On the other readings:

On a quick comment on some of the other readings, I found Hobbes’ distinction of law as obligation and right as liberty was of use for the class. I was confounded by the section titled Covenants exhorted by fear are valid. Did this legalize theft and kidnapping?
At this moment I also remember Locke’s idea of one’s ownership of self as having interested me a lot (Chapter V, point 27). In general so far the readings for Monday have clarified many of the concepts present in the discourse of rights, although the fact that the definitions vary almost from author to author, also convoluted things at the same time. Looking forward to the class’ insights. 

Sunday, 18 September 2011

Free Trade Agreements and Human Rights.



My first link, http://www.lexology.com/library/detail.aspx?g=e147dbd8-0165-44ee-83f3-5a3f8fa6eada is a short report on how last month, Canada and Colombia signed a free trade agreement called the CCFTA. Given the corporate-related source, it is no surprise that the report limits itself to numbers and benefits for those invested (or looking to invest) in both markets. 


Now, how does this free trade agreement connect to human rights in Latin America? 

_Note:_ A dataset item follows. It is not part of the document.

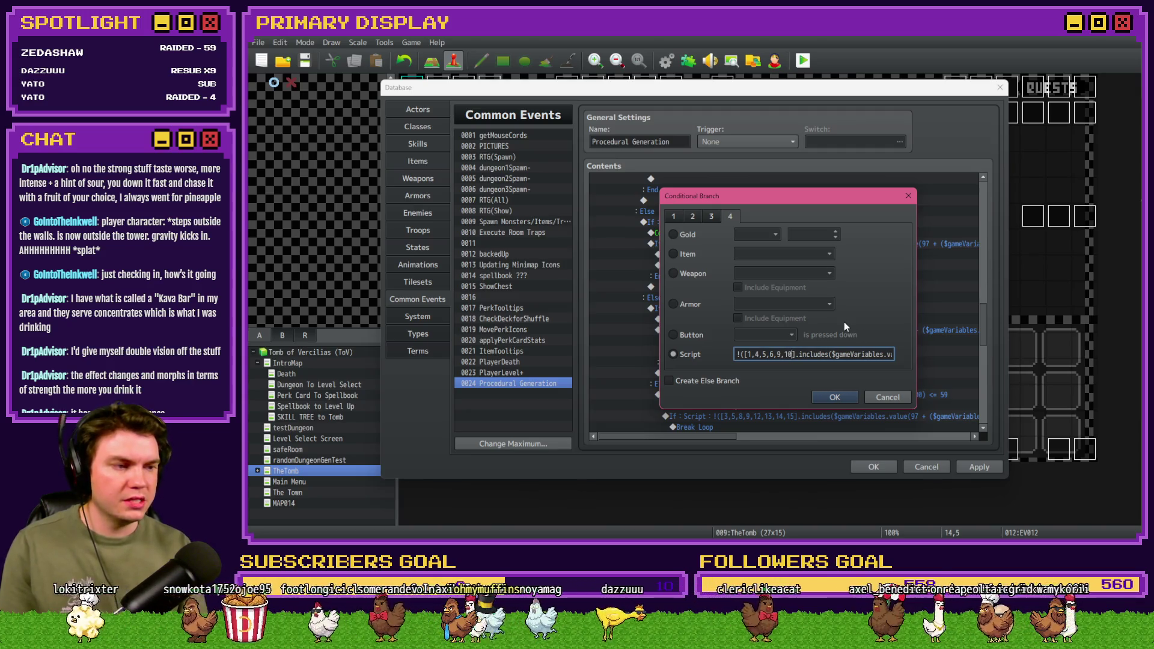
pyautogui.write(',12,13')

My second link, http://www.bloomberg.com/news/2011-09-13/trade-deals-wed-obama-to-republicans.html is a Bloomberg.com article on a recent speech given by President Obama to his nation's congress. In a nutshell, it narrates how Obama pushed and lobbied hard for the stalled free trade agreements that have divided U.S. political interests: South Korea, Colombia and Panama. The article points on how, after his speech, the president received a standing ovation...from the Republican party members! The truth is that ever since a trade deal with Colombia, such as the one Canada so eagerly signed, has been opposed by a faction of the democratic party due to the country's shoddy record with human rights, in particular around labour. To quote the article, "Representative Sander Levin, a Michigan Democrat, said he won’t support the Colombia deal because its government fails to protect workers from intimidation and violence." 

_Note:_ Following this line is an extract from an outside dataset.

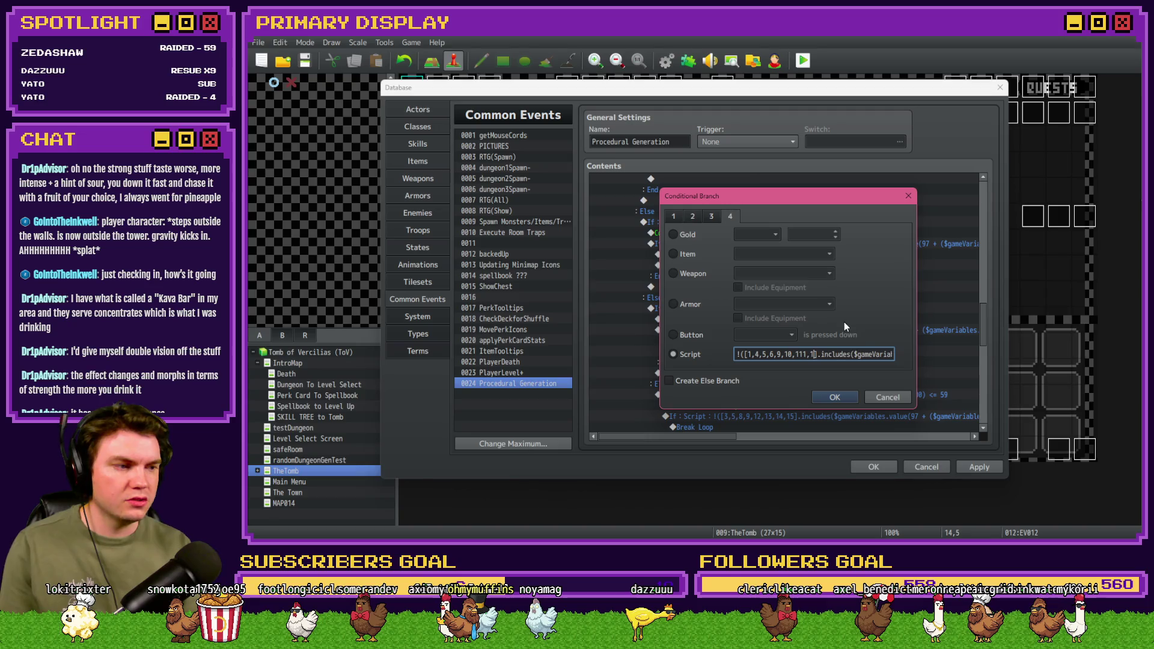
pyautogui.write(',')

One the one hand, the U.S. trades with multiple trade partners with shoddy H.R. records that I don't need to single out here, as we can all think of a handful of examples. Why picking up that labour and human rights banner in such a specific case as Colombia? And how does it reflect on our Canadian govt. and society in general when we quietly and successfully sign a trade agreement with a nation that does truly have a laundry list of murder, extortion and torture charges targeted towards union organizers and rights activists?